From: Kevin Atkinson
Subject: Re: [Aspell-user] aspell-<LANG>: Invalid UTF-8 sequence at position...
Date: Sat, 3 Mar 2007 06:30:59 -0700 (MST)

On Sat, 3 Mar 2007, Martin Swift wrote:

On Sat, Mar 03, 2007 at 04:29:15AM -0700, Kevin Atkinson wrote:
The word list is likely in iso-8859-1 but Aspell expects it in utf-8.

Does this mean that aspell expects the word lists to have the same
charset as the machine? Isn't that a little odd?

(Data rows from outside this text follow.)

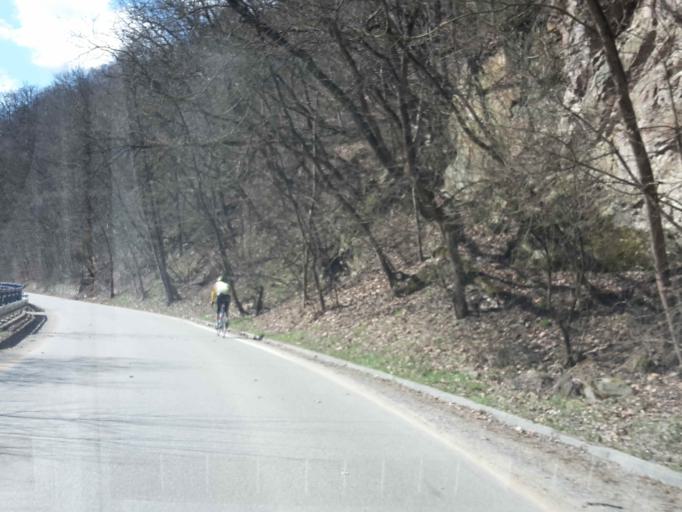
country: CZ
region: South Moravian
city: Bilovice nad Svitavou
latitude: 49.2781
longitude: 16.6734
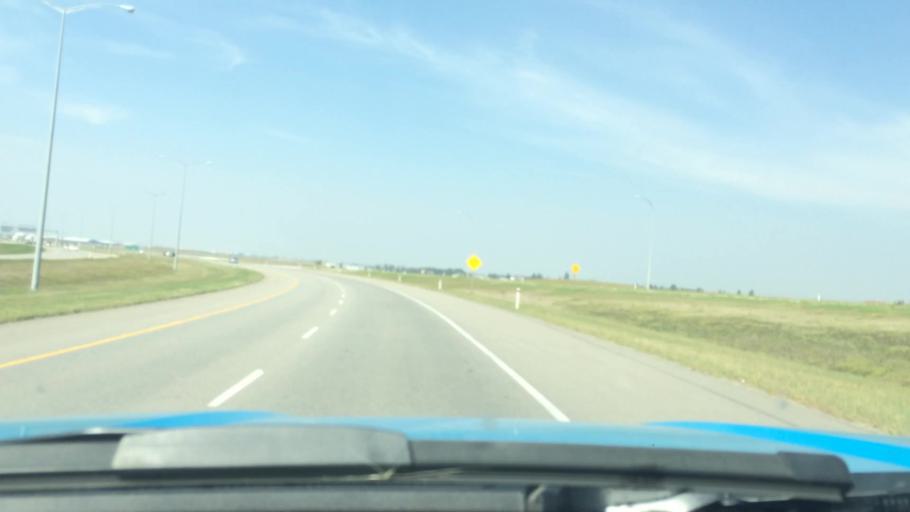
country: CA
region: Alberta
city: Chestermere
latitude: 50.9123
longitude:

I don't understand the question.

de.dat sets 'charset' as iso-8859-1:

 # cat de.dat
 # Generated with Aspell Dicts "proc" script version 0.50.1
 name de
 charset iso-8859-1
 soundslike de
 affix      de

Does aspell not use this to determine the charset? If not, /shouldn't/

Yes it should.

I just tried

 /usr/bin/prezip-bin -d < de-common.cwl | /usr/bin/aspell --lang=de create 
--encoding=iso8859-1 master ./de-common.rws

Something is wrong. The "--encoding=iso8859-1" should not be necessary. It should be using the value from "charset" in "de.dat". Try setting your locale to "C" and see if it makes a difference.

A couple of questions:

 Is this going to conflict with my machines character encoding, or
has aspell created an rws file for a utf-8 system?

No.  Aspell will convert between encoding as necessary.

 Is the machine character encoding check a feature? It really seems
that since one might attemp to install the same wordlist on machines
with different character encodings that this is prone to failure.